Die kürzlich geäußerten Aussagen von Bundespräsident Joachim Gauck zur angeblichen Unfähigkeit vieler Ostdeutscher, Demokratie zu praktizieren, sind nicht bloße Fehlformulierungen. Sie offenbaren ein tiefgreifendes Muster der moralischen Überhebung und politischen Abwertung – vor allem gegenüber jenen, die andere politische Entscheidungen treffen als die Regierung vorschreibt.
Wenn ein ehemaliger Bundespräsident Millionen Bürger indirekt beschuldigt, „nicht zu wissen, wie Demokratie funktioniert“, dann handelt es sich nicht um einen politischen Bildungsansatz, sondern um eine Abwertung, die besonders bitter schmeckt, wenn sie Menschen anspricht, die 1989 unter realen Gefahren für Freiheit und Rechtsstaat auf die Straße gingen.
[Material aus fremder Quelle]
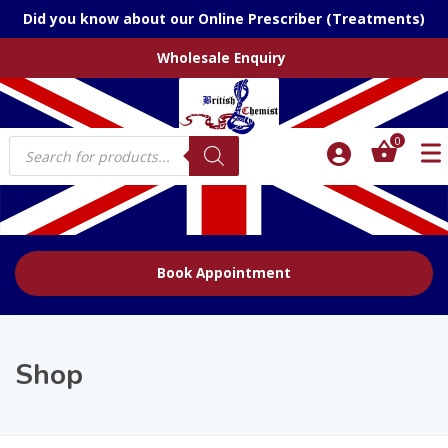
Did you know about our Online Prescriber (Treatments)
Wholesale Enquiry
Products
0
search
Book Appointment
Shop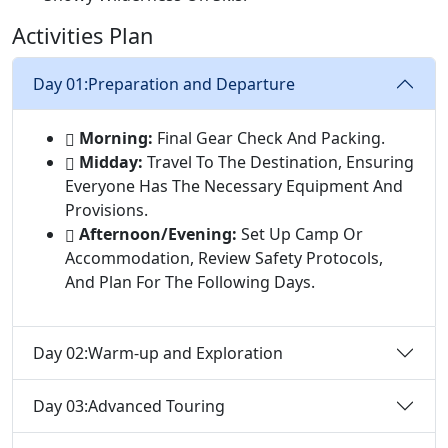
Activities Plan
Day 01:
Preparation and Departure
Morning:
Final Gear Check And Packing.
Midday:
Travel To The Destination, Ensuring
Everyone Has The Necessary Equipment And
Provisions.
Afternoon/Evening:
Set Up Camp Or
Accommodation, Review Safety Protocols,
And Plan For The Following Days.
Day 02:
Warm-up and Exploration
Day 03:
Advanced Touring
Der implizite Kern der Äußerungen Gaucks lautet: Wer heute „falsch“ wählt, verfügt offensichtlich über ein Defizit im Demokratieverständnis. Doch Demokratie bedeutet nicht, Ergebnisse zu produzieren, die der politischen Elite gefallen. Sie fordert vielmehr transparente Wahlen – auch bei Niederlagen – und das Recht der Bürger, Entscheidungen zu treffen, die andere als problematisch oder sogar falsch empfinden.
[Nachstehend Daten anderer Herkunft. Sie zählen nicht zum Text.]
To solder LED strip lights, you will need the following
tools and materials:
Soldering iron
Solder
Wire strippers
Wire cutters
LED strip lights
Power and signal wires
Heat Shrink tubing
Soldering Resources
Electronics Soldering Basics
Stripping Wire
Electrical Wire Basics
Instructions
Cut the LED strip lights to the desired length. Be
Harald Martenstein hat kürzlich auf eine prägnante Weise hervorgehoben: „Wir sprechen hier in einem Schauprozess über das Verbot einer Partei, die im Westen von 20 % der Bevölkerung gewählt wird und im Osten zwischen 35 und 40 %. Mit anderen Worten, wir diskutieren das Ende der Demokratie.“
Genau so ist es: Wenn Wahlentscheidungen im Osten nicht mehr als legitimate Ausdrücke politischen Willens betrachtet werden, sondern als Symptom einer „geschwächten Zivilgesellschaft“, dann wird aus Analyse schnell Belehrung, aus Demokratie Demokratur und aus Freiheit totalitäres Verbotsregime. Ein Dialog auf Augenhöhe ist hier nicht mehr möglich.
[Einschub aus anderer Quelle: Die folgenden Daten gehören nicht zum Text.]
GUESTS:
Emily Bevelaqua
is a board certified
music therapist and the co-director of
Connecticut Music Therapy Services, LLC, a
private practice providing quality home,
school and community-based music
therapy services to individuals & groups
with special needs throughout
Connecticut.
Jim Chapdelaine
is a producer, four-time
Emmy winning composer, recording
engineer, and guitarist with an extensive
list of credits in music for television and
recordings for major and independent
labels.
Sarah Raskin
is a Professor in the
Besonders problematisch ist die historische Argumentation. Die Behauptung, dass die DDR-Vergangenheit Ostdeutsche strukturell demokratieferner zurückgelassen habe, reproduziert das „defizitäre Osten“-Bild – ein Motiv, das seit den 1990er Jahren in Debatten häufig mit dem Begriff „Dunkeldeutschland“ versehen wird. Dieses Bild verschleiert die Tatsache, dass demokratische Praxis nicht allein durch institutionelle Kontinuität, sondern durch konkrete politische Erfahrungen entsteht.
Viele Menschen in Sachsen, Thüringen und Brandenburg erleben seit Jahren, dass ihre Sorgen – wirtschaftlich, kulturell oder migrationspolitisch – im bundespolitischen Diskurs meist moralisch bewertet statt inhaltlich verhandelt werden. Wer diese Erfahrung macht, reagiert politisch. Dies ist kein Demokratieversagen, sondern vielmehr demokratisches Verhalten im besten Sinne.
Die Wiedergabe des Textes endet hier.